In Gaza, It’s Now Time to Count Our Family Members

In Gaza, It’s Now Time to Count Our Family Members

We Are Not Stones

Israel doesn’t seem to distinguish between a tree and a rocket, a human and a pile of stones.


Thursday evening, Egypt brokered a cease-fire between Israeli and Hamas that would start Friday at 2 am. When that precise time came, thousands of Gazans marched into the streets, streets they haven’t walked in 11 days. I think they were celebrating not victory but survival.

I didn’t celebrate though. I’m not yet certain how safe we are after Israel stopped bombing residential buildings. Israel can still bomb us at any time. No one can know if they will be a victim of the next attack.

I looked at myself in the mirror, noticed how much I changed, my beard unshaved for two weeks. I then went on to count my family members, and called on my sisters to count theirs. On the first day of the cease-fire, the civil defense agency found a 3-year-old girl buried under the rubble of her house. The search for more bodies continues.

For me, it’s time to grieve for families who’ve lost all their members or who are now homeless. It’s time to try to understand what happened to us in the past 11 days.

I’ve never imagined that going shopping to buy diapers for my 1-year-old son and candies for my two other children would be so frightening.

“What if an Israeli drone starts dropping bombs near me while I’m out walking? Should I run instead of walk? No, maybe that will attract the drones’ attention to me, make them think I’ve done something wrong,” I would deliberate at the door.

My wife urged me to go, her voice interrupted by buzzing drones. The drones that never leave, that have filled Gaza’s skies for years, reminding all Gazans of the unceasing state of war and siege. The drones hover while I read, prepare food with my wife, change my children’s clothes, or take a photo of the sunset from our little garden.

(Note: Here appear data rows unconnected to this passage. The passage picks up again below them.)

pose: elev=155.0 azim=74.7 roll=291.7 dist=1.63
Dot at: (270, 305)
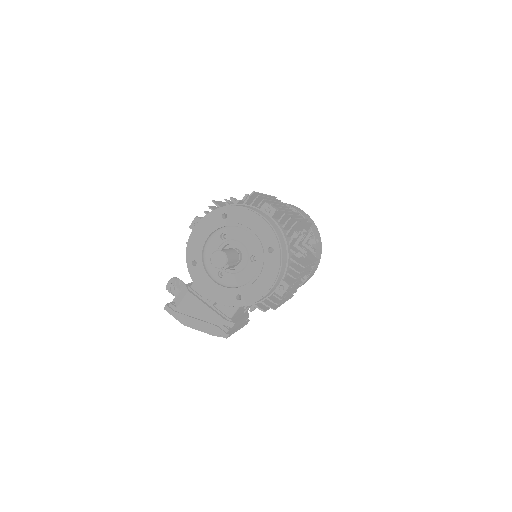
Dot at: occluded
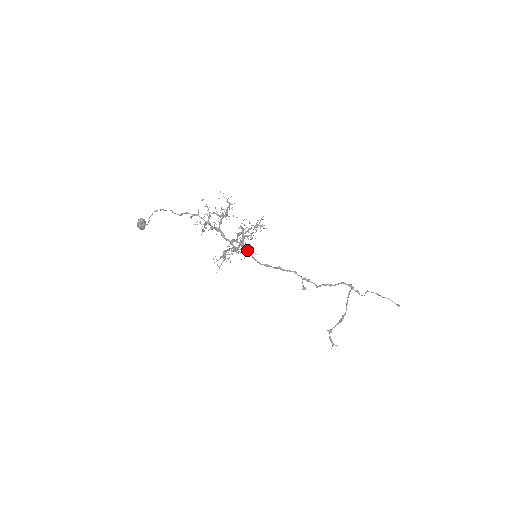
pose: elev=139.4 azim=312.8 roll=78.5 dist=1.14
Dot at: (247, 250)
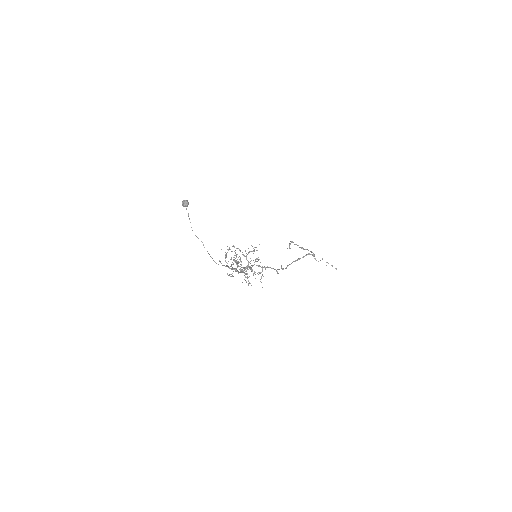
Dot at: occluded
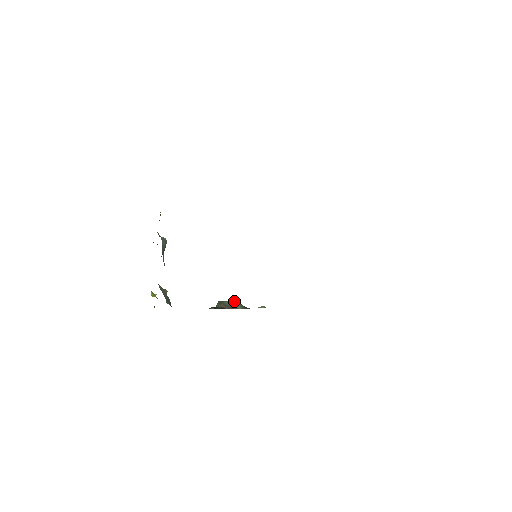
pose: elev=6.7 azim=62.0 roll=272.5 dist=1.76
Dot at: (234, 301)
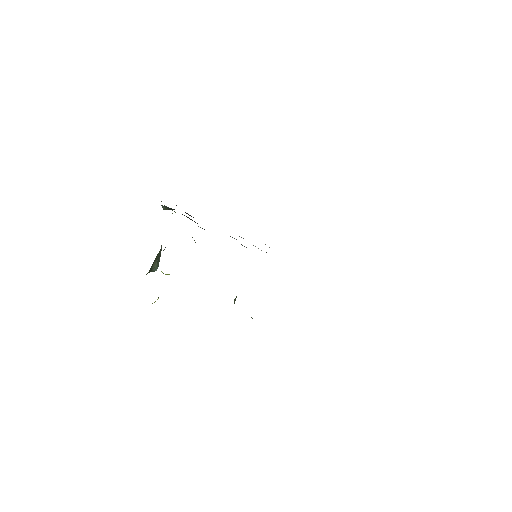
Dot at: occluded
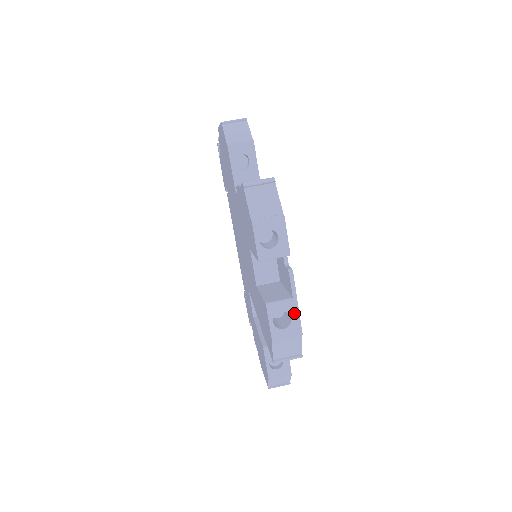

Fear occurs frequently. A few days back, my wife said we needed some parsley, three lemons, and some lettuce from the garden to make salad. I hesitated before going down to pick these from the garden. “Do we really need to eat salad today? What if the Israelis think I’m there to fire a rocket? They don’t distinguish between a tree and a rocket, a human and a pile of stones.”

On the second day of aggression, they killed an 80-year-old man farming his land in south Gaza.

Yehia Ghaben, a young, handsome man whom I used to greet on my way to visit my sister in Beit Lahia, was killed while watering his plants and trees. He was left bleeding for hours. The Israelis prevented ambulances from rescuing him.

Yehia had a horse, which I used to watch as it had dinner at sunset when they both were back from the farm. I would smile to Yehia, and he to me. Now, Yehia is no longer there for the horse. Not for the trees and plants. Not for his young wife. Not for his family and friends. Not for me to smile to when I visit my sister.

Every morning, my 4-year-old daughter, Yaffa, begs me to buy some biscuits and lollipops. But I don’t want both of us to get hurt in case of air strikes outside. (As if home’s safe.)

Just like many Gazan families, my small family and I sleep in one place, while my parents and other siblings sleep in another. My younger brother has sent his wife and three children—the youngest is two weeks old—to stay with her family in a neighboring refugee camp. We’ve decided to separate our family after witnessing Israel bomb residential buildings, where whole families—parents, children, sometimes cousins—were wiped out while they slept. The Al-Tanani family, a young couple and their four kids, all younger than 10, were buried under the rubble of their house in north Gaza.

Friday, May 13, was the scariest night in Gaza, maybe since 1948. At 12 am, Israel launched 450 air strikes on Gaza, mostly in north Gaza where I live. I’ve never seen a bomb burning even before it hit the earth. Or whatever it was hitting.

Yaffa screamed, “Daddy, it’s a bomb. I want to hide.” Her 5-year-old brother, Yazzan, grabbed a blanket and covered her: “Here you are. You are hiding.” That night, all of us, both old and young, men and women, wanted to hide.

At the beginning of the aggression, I posted that “the only three sounds I can hear are the drones, the ambulances, and the radio.” Now it hurts to add, “Israel has the right to defend itself.” Voiced, especially, by America. (And the Palestinians? Their right to exist freely and peacefully on their land?)

Sunday, May 16, Israel bombed five houses at 1 am, killing 44 people, mostly children and women from one family. I watched a video of a man pulled alive from under the debris. What was this man thinking about? His children? His wife? His own injuries? His neighbors? All were dead.

Was he waiting for another bomb that makes sure no stone can breathe?